6 comentários para "As metáforas da Rosa"


  1. Anônimo

    Você é surpreendente!

  2. Carla Giulliana

    Querido Joaquim, você me surpreendeu também, mais uma vez.
    Este artigo é muito rico, citações interessantíssimas, repleto de mensagens secretas – metáforas – reflexões singelas, no entanto subjetivas, profundas…
    Andava mesmo refletindo sobre tudo que expões intensamente no artigo… Quanta riqueza de sugestões literárias, de forma leve, suave…

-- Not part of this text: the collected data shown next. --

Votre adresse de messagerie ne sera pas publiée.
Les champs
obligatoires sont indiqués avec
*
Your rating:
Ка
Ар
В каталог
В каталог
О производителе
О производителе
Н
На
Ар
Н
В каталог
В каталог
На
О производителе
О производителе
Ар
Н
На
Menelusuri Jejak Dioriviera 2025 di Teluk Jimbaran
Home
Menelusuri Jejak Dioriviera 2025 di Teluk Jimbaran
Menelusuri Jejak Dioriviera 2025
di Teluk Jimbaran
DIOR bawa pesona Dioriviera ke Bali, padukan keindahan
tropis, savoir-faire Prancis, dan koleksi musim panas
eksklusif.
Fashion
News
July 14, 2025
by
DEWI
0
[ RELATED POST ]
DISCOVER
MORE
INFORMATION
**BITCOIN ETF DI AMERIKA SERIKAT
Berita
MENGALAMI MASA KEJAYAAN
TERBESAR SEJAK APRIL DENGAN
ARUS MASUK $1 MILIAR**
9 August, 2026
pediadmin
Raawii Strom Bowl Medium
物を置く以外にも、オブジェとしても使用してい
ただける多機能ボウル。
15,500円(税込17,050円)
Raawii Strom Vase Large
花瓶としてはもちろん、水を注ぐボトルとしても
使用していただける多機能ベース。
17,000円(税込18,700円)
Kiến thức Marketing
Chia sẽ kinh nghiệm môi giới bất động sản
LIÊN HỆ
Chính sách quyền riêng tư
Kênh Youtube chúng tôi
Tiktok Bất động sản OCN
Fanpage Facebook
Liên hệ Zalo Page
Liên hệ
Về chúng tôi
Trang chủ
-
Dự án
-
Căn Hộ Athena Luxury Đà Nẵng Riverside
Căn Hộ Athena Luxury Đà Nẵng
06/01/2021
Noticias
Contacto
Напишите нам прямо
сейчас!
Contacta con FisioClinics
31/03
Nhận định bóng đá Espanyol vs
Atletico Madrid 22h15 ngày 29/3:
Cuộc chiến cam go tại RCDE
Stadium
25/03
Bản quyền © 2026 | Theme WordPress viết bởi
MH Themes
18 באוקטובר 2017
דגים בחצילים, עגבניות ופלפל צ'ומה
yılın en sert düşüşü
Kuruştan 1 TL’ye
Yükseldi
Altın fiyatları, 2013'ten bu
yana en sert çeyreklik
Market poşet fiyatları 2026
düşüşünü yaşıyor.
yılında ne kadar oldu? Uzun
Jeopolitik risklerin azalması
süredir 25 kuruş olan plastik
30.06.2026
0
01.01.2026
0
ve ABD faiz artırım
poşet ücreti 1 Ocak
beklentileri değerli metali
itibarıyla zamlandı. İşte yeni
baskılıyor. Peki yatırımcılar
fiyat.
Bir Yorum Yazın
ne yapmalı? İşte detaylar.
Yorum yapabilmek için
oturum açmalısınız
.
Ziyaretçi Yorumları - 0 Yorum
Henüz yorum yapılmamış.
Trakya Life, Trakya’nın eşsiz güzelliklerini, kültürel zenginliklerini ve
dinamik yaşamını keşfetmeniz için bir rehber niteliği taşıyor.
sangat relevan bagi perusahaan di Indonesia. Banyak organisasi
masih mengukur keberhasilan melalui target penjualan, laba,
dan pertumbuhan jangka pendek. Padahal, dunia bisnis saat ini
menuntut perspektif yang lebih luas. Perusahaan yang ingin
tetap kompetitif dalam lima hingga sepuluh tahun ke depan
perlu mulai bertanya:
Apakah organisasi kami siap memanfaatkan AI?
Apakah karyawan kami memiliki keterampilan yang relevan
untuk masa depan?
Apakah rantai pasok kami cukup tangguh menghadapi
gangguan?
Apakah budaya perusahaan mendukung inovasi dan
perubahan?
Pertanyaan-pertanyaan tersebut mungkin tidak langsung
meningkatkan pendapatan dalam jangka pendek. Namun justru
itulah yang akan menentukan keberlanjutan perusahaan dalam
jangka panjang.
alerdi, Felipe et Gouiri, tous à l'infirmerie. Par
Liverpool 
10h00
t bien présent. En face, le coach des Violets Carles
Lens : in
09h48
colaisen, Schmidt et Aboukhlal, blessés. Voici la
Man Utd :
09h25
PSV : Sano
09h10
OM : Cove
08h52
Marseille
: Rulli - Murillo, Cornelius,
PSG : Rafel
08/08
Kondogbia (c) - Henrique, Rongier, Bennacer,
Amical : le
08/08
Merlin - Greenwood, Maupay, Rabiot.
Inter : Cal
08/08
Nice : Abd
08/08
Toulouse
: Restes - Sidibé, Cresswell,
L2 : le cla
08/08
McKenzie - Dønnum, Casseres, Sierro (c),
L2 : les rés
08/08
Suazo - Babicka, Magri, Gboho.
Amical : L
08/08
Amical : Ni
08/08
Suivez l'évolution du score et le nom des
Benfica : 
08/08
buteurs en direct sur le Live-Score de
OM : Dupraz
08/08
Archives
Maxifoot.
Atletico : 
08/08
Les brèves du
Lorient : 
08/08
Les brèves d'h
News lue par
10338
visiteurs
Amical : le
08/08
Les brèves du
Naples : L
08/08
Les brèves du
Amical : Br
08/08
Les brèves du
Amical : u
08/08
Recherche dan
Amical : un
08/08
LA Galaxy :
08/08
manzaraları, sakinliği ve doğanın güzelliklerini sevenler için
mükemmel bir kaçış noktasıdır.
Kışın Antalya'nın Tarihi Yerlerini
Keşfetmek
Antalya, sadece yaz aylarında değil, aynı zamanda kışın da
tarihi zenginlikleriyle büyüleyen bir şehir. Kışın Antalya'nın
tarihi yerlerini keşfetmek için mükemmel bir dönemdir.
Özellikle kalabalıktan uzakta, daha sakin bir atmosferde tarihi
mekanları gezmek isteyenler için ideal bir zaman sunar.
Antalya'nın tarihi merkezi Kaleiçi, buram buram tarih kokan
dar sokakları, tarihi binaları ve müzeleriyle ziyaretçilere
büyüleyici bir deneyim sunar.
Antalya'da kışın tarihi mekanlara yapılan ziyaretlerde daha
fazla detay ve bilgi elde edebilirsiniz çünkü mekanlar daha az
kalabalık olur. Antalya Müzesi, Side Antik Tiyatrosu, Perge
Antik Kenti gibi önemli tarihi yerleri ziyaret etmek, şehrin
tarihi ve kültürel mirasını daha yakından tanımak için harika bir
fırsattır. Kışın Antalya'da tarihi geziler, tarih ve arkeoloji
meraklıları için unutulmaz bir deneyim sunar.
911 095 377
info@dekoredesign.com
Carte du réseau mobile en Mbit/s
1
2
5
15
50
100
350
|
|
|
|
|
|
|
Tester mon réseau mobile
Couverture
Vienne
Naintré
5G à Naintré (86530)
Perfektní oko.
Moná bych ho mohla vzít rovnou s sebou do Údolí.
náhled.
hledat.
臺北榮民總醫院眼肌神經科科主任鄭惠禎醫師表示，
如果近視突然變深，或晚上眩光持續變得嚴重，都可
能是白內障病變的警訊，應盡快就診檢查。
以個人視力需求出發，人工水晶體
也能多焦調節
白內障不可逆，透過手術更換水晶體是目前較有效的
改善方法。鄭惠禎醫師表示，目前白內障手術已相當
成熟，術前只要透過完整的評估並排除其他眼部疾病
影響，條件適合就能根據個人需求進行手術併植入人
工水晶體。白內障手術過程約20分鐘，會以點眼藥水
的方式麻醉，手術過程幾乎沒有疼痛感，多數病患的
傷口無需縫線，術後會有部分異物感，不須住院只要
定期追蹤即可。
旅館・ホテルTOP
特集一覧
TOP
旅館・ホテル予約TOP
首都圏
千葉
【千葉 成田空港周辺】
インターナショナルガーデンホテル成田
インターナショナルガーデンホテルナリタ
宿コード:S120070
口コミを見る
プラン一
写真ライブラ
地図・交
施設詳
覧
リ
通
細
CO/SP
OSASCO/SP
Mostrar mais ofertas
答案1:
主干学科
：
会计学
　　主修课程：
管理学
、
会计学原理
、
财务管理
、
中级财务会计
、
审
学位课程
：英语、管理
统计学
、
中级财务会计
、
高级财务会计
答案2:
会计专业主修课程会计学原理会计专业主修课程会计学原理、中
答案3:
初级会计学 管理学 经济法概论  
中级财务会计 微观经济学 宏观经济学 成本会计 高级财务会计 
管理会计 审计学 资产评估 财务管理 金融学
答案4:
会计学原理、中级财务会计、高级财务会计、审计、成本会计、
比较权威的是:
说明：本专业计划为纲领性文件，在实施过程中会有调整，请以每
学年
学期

    Um homem de otimismo… Mas também um homem pleno de entusiasmo no sentido etimológico: “ter Deus dentro de si”. Creio que é o teu entusiasmo mais do que teu otimismo que o torna tão especial.
    Adorei. Lindo artigo. Prendeu minha atenção, tocou o coração.
    Abraços

    Carla Giulliana

  3. Aninha

    Como sempre Joaquim você foi Maravilhoso, você consegue enxergar as entrelinhas e isso é o que significam os espinhos das rosas, as entrelinhas, estão lá para nos fazer apreciar a maciez e o esplendor das pétalas.Para nos mostrar o valor que todas elas possuem afinal que valor daríamos as rosas se não tivessemos que enfrentar alguns espinhos por elas?
    Provavelmente nem sequer notaríamos como elas podem ser supreendentes revelações da expressão dos sentimentos(humanos e Divinos).
    Bjo Bom dia e boa semana p/ vc.

  4. Luis Antonio Marques

    Já tinha lido crônicas suas muito boas, mas confesso que esta mais que as outras, demonstra seu conhecimento e sua cultura e deixa clara a sua grande sensibilidade.
    Parabéns.

  5. Gustavo

    Mais interessante foi a situação que inspirou Cartola a compor “As rosas não falam”.
    Chegando em casa, numa quarta-feira de cinzas, após mais um carnaval ausente, Cartola encontrou a porta trancada, pois D. Zica havia decidido não mais permitir sua entrada.
    Cartola, então, diante do humilde jardim que enfeitava sua também humilde residência, compôs o mais belo de todos os poemas dedicado àquelas que simbolizam o amor e, que por ironia e pecado não consta da lista de Sheila Pickles.
    PS: Certa feita, indagada sobre aquelas rosas, inspiradoras de tanta beleza, D. Zica respondeu: que nada minha filha, eram rosas murchas, que prestes a morrer, secavam naquela roseira.

  6. Anônimo

    O que Você escreve,quase sempre , é show!
    O XI nos faz viajar,imaginar como um amante pode se sentir preso às lembranças e sonhos…
    Mas alguns comentários são magníficos,a Aninha,por exemplo,tambem deu Show.
    Que bom para Você ter leitores tão sensíveis.